> [USING THE INFORMATION]:
• A. Can you rewrite the paragraph beginning "Throughout the observation period" in the excerpt on pain sensitivity in mice with CIA as a short bulleted list that keeps its main facts?
• B. In the excerpt on pain sensitivity in mice with CIA, which drug combination produced the most pronounced analgesic effect?

Throughout the observation period (21 days after the second injection), BALB/c mice with CIA exhibited hyperalgesia upon stimulation of the plantar paw surface with von Frey filaments, and its severity did not decrease over time. Diclofenac sodium, etoricoxib, and EMHPS alone did not significantly affect pain sensitivity. However, the combination of diclofenac sodium (1 mg/kg) or etoricoxib (1 mg/kg) with EMHPS (25 mg/kg) significantly increased the pain threshold on day 7 of recording compared to the untreated CIA group. The most pronounced analgesic effect was observed with the combination of diclofenac sodium and EMHPS. This combination significantly increased the pain threshold compared to groups treated with EMHPS or diclofenac sodium alone. On days 14 and 21, the combinations of NSAIDs with EMHPS had no significant effect on pain sensitivity in the von Frey test (Table 3).

> [INPUT DATA]:
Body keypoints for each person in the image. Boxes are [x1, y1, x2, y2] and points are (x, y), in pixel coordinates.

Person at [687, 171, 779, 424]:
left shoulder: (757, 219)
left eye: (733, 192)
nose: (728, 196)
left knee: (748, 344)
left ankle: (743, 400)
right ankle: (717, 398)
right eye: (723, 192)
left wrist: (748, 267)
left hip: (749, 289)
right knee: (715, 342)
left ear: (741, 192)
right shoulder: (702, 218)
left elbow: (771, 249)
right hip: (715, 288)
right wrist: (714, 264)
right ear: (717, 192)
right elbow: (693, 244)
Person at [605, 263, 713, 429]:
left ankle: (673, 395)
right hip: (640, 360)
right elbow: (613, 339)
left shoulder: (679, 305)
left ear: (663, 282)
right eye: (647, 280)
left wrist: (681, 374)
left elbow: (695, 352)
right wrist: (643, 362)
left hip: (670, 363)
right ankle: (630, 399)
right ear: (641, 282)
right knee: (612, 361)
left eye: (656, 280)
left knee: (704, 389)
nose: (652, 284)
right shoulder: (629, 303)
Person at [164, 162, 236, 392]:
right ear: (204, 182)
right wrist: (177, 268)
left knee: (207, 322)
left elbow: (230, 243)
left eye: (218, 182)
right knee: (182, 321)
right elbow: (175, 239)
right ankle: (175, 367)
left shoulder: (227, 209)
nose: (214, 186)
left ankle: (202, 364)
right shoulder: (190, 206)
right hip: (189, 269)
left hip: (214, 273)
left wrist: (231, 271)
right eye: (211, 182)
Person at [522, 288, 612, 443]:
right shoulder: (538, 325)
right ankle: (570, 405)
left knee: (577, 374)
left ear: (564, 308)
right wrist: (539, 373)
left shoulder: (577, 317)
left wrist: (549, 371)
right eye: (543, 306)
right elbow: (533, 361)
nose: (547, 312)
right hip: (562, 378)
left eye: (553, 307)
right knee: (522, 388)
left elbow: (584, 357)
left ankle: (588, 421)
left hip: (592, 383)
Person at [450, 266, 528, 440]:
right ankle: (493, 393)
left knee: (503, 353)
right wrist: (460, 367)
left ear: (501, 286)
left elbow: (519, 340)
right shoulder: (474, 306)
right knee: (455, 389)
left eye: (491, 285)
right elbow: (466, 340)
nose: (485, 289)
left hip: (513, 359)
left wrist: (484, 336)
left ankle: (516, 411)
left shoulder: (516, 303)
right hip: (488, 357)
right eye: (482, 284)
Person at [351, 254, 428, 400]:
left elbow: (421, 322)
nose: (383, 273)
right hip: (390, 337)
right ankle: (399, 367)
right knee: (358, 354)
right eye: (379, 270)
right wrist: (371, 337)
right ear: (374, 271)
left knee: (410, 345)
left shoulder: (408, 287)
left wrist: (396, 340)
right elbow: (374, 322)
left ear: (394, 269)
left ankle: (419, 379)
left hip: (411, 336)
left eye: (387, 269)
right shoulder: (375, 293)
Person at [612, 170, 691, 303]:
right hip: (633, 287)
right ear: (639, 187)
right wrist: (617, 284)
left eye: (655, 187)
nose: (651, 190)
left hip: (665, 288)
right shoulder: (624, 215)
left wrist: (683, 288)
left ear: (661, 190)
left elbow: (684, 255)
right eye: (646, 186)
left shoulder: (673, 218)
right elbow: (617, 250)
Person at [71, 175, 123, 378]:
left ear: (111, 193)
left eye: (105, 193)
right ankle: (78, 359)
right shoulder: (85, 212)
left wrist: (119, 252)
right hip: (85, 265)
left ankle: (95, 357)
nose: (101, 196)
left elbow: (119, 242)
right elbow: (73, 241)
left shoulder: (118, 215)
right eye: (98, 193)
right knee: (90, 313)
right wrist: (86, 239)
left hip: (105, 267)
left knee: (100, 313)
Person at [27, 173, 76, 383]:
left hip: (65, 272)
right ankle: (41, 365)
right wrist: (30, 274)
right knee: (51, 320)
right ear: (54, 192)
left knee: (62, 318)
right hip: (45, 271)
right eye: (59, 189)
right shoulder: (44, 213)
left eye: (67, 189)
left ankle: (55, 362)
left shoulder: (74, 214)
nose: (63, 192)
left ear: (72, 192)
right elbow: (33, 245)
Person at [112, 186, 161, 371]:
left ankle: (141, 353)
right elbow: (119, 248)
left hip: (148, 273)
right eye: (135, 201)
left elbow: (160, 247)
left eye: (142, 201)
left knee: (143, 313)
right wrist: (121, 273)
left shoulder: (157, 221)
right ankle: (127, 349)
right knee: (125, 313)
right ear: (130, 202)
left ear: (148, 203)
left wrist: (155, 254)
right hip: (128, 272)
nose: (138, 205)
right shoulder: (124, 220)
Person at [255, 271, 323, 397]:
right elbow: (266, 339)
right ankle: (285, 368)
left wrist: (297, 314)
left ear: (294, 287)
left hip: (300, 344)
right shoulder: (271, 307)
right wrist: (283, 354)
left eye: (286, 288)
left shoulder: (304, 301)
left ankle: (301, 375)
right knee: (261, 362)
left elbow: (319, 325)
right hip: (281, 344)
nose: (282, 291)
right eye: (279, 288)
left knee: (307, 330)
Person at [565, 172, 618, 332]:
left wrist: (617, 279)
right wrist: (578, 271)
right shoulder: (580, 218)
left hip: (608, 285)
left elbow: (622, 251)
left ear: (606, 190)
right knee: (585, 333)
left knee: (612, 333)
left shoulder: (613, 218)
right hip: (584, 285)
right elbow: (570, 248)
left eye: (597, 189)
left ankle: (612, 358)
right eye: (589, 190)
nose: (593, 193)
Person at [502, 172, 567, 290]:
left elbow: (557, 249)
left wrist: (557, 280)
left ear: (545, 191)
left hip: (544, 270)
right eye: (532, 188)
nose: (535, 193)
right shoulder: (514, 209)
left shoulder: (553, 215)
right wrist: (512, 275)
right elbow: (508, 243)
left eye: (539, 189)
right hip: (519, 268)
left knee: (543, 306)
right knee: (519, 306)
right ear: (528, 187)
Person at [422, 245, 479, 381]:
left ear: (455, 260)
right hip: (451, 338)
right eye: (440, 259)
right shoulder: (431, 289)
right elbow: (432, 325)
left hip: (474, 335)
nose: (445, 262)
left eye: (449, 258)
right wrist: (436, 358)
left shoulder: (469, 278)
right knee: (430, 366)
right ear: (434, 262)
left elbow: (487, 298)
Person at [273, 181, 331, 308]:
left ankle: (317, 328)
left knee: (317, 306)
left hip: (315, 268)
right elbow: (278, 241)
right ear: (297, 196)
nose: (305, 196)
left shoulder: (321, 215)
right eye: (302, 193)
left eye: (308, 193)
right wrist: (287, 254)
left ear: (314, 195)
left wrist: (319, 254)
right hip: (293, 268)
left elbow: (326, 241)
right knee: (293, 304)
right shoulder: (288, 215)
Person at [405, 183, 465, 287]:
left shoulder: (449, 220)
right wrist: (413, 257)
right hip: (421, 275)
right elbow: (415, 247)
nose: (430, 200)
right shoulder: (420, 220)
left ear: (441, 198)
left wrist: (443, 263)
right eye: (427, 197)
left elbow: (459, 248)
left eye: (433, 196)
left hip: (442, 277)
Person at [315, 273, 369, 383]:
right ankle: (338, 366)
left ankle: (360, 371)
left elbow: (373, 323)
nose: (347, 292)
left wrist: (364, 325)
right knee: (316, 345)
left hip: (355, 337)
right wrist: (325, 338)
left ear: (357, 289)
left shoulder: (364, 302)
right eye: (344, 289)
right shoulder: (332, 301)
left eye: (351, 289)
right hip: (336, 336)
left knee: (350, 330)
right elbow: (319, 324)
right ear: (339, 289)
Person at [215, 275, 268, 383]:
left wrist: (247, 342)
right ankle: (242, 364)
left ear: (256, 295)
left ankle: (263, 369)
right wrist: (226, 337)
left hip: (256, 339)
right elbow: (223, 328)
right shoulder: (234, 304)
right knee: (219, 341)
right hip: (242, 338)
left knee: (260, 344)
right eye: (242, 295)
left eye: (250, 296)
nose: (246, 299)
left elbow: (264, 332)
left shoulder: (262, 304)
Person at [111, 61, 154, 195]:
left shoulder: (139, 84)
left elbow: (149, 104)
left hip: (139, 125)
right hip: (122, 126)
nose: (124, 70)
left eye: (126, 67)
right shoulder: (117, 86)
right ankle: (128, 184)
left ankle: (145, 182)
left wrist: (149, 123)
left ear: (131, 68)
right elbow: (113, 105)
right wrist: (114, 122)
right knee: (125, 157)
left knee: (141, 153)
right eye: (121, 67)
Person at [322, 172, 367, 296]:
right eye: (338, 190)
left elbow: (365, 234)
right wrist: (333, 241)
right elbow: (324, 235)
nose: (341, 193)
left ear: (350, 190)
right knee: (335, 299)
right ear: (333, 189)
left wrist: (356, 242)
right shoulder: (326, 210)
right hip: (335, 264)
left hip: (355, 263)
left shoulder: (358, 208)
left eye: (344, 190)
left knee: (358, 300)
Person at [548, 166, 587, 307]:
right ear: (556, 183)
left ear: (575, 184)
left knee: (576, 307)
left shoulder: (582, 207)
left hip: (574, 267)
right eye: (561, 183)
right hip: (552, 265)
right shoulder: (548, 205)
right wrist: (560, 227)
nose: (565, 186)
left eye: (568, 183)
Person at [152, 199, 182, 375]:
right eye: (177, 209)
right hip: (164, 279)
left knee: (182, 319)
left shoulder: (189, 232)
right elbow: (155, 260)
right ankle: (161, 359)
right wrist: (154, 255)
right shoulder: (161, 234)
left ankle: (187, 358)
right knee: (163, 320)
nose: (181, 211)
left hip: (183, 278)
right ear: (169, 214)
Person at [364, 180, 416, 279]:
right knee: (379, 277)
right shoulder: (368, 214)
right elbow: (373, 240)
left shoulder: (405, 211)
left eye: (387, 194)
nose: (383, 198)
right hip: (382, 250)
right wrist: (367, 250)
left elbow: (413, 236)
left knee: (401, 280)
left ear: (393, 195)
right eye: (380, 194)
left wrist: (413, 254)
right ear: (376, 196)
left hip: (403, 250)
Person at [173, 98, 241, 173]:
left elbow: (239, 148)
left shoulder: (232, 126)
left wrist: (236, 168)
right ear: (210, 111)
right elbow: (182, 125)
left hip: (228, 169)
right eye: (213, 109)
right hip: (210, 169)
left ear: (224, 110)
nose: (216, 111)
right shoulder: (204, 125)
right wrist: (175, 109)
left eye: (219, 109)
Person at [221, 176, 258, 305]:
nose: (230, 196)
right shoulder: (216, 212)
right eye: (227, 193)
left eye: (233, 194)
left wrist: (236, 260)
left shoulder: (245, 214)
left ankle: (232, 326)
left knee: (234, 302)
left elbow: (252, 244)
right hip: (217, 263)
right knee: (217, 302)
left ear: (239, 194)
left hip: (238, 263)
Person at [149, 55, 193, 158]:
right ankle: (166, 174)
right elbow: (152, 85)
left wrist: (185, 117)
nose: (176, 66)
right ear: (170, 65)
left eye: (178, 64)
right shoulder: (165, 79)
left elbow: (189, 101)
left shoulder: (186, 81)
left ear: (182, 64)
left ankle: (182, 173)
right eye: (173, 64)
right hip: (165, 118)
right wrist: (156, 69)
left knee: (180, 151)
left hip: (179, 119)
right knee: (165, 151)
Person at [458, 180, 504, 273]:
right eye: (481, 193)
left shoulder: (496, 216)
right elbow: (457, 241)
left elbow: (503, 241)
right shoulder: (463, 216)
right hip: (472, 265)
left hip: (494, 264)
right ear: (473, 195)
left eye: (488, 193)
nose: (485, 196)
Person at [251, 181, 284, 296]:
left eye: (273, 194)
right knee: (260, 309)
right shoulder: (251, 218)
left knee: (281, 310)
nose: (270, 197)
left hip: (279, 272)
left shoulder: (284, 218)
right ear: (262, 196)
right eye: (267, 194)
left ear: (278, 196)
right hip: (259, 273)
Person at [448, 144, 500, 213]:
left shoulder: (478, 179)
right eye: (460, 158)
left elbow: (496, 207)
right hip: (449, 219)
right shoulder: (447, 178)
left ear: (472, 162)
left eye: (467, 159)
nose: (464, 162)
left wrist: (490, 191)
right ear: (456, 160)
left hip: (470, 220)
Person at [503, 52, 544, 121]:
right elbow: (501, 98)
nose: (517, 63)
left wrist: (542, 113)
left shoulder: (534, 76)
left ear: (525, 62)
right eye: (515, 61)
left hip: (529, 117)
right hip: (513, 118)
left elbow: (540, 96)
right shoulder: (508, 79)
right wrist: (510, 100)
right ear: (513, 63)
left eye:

> [ANSWER SET]:
• A.
- BALB/c mice with CIA showed hyperalgesia to von Frey filament stimulation of the plantar paw throughout the 21 days after the second injection, with no decrease in severity over time.
- Diclofenac sodium, etoricoxib, and EMHPS given alone did not significantly affect pain sensitivity.
- On day 7, diclofenac sodium (1 mg/kg) or etoricoxib (1 mg/kg) combined with EMHPS (25 mg/kg) significantly raised the pain threshold compared with untreated CIA mice.
- Diclofenac sodium plus EMHPS had the strongest analgesic effect, significantly exceeding either drug alone.
- On days 14 and 21, the NSAID–EMHPS combinations had no significant effect on pain sensitivity (Table 3).

• B. The combination of diclofenac sodium and EMHPS.